4. Milk, de Gus Van Sant

On a retrouvé cette année Gus Van Sant là où on ne l'attendait plus, dans un cinéma plus conventionnel, à mille lieues de l'exploration formelle minimaliste d'Elephant, de Last Days ou de Paranoid Park. Avec autant de plaisir. Ce drame biographique, qui relate le destin tragique du militant gai Harvey Milk, évite l'écueil de la morale bien-pensante, sans perdre pour autant de son pouvoir évocateur. Poignant, inspirant, d'une absolue pertinence, Milk met en scène un Sean Penn au sommet de son art.

5. De l'autre côté, de Fatih Akin

Grâce à De l'autre côté, Prix du meilleur scénario au dernier Festival de Cannes, Fatih Akin poursuit une démarche entamée avec Head-On sur la quête des origines, la filiation et l'affirmation de soi. Chassé-croisé entre l'Allemagne et la Turquie, ce film de facture classique, intelligent, parfaitement dosé, d'une grande subtilité, met en scène la grande Hanna Schygulla, muse de Fassbinder, dans le rôle d'une mère blessée.

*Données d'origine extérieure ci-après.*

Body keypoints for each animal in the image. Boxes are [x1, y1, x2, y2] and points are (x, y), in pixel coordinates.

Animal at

6. Persepolis, de Vincent Parronaud et Marjane Satrapi

Drôle et grave, touchant et étonnant, le récit autobiographique de Marjane Satrapi, une bédéiste française d'origine iranienne, traite d'exil et d'oppression à travers les péripéties, souvent loufoques, d'une adolescente rebelle, d'abord à Téhéran puis en Europe. Une histoire de famille atypique, racontée de manière charmante (voix de Chiara Mastroianni et de Catherine Deneuve), avec un trait de dessin singulier, la plupart du temps en noir et blanc. Un film d'animation remarquable.

7. Rachel Getting Married, de Jonathan Demme

Jonathan Demme, à l'aise autant dans le documentaire que dans le long métrage hollywoodien, propose une chronique familiale douce-amère, filmée à la manière échevelée du Dogme, tragicomique, intelligente, touchante, mettant en vedette Anne Hathaway dans le rôle d'une junkie qui prend congé de sa cure de désintoxication pour assister au mariage de sa soeur aînée. Plus d'un conflit se profile à l'horizon...

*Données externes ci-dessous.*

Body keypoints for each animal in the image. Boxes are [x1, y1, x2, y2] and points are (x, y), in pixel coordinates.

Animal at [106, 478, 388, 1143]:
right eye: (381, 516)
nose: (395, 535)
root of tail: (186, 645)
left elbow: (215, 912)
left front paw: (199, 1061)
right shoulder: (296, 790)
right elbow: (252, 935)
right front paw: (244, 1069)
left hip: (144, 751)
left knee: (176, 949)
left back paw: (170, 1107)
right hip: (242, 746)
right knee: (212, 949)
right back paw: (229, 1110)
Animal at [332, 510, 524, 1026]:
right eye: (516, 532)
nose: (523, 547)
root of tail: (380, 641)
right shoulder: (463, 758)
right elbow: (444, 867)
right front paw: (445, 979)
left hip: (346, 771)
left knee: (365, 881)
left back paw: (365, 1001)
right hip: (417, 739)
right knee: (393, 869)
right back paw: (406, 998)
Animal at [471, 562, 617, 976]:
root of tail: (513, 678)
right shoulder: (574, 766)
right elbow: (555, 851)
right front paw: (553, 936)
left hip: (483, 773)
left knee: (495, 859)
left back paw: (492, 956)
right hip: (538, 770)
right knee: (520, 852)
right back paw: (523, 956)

8. Burn After Reading, des frères Coen

Je n'ai jamais autant ri au cinéma cette année qu'en voyant Burn After Reading, pastiche de film d'espionnage des frères Coen. Une délirante comédie noire, avec des acteurs aussi talentueux que John Malkovich, Brad Pitt et George Clooney dans des contre-emplois délicieux. Ce n'est peut-être pas No Country for Old Men, mais c'est du Coen de haute voltige, caustique et absurde, dans la lignée de The Big Lebowski. Du bonbon acidulé.

9. Vicky Cristina Barcelona, de Woody Allen


J'aime Woody Allen, dans ses bons comme ses mauvais jours. Le très amusant Vicky Cristina Barcelona n'est pas un grand film, mais c'est un bon Woody, drôle et spirituel, campé dans un Barcelone de carte postale, avec Javier Bardem en artiste torturé qui séduit simultanément Penélope Cruz, Scarlett Johansson et Rebecca Hall. Excusez du peu.

10. Frost/Nixon, de Ron Howard

Ron Howard a tiré de la pièce et du scénario de Peter Morgan (The Queen), inspiré d'entrevues télévisées accordées en 1977 par Nixon au journaliste britannique David Frost, un film de facture classique, intelligent et divertissant, qui rend à merveille la tension des jeux des coulisses, de pouvoir et d'influence de l'après-Watergate. Frank Langella incarne avec brio le président démissionnaire, sans sombrer dans la caricature, mais avec ce qui semble être une réelle compréhension de ce personnage torturé.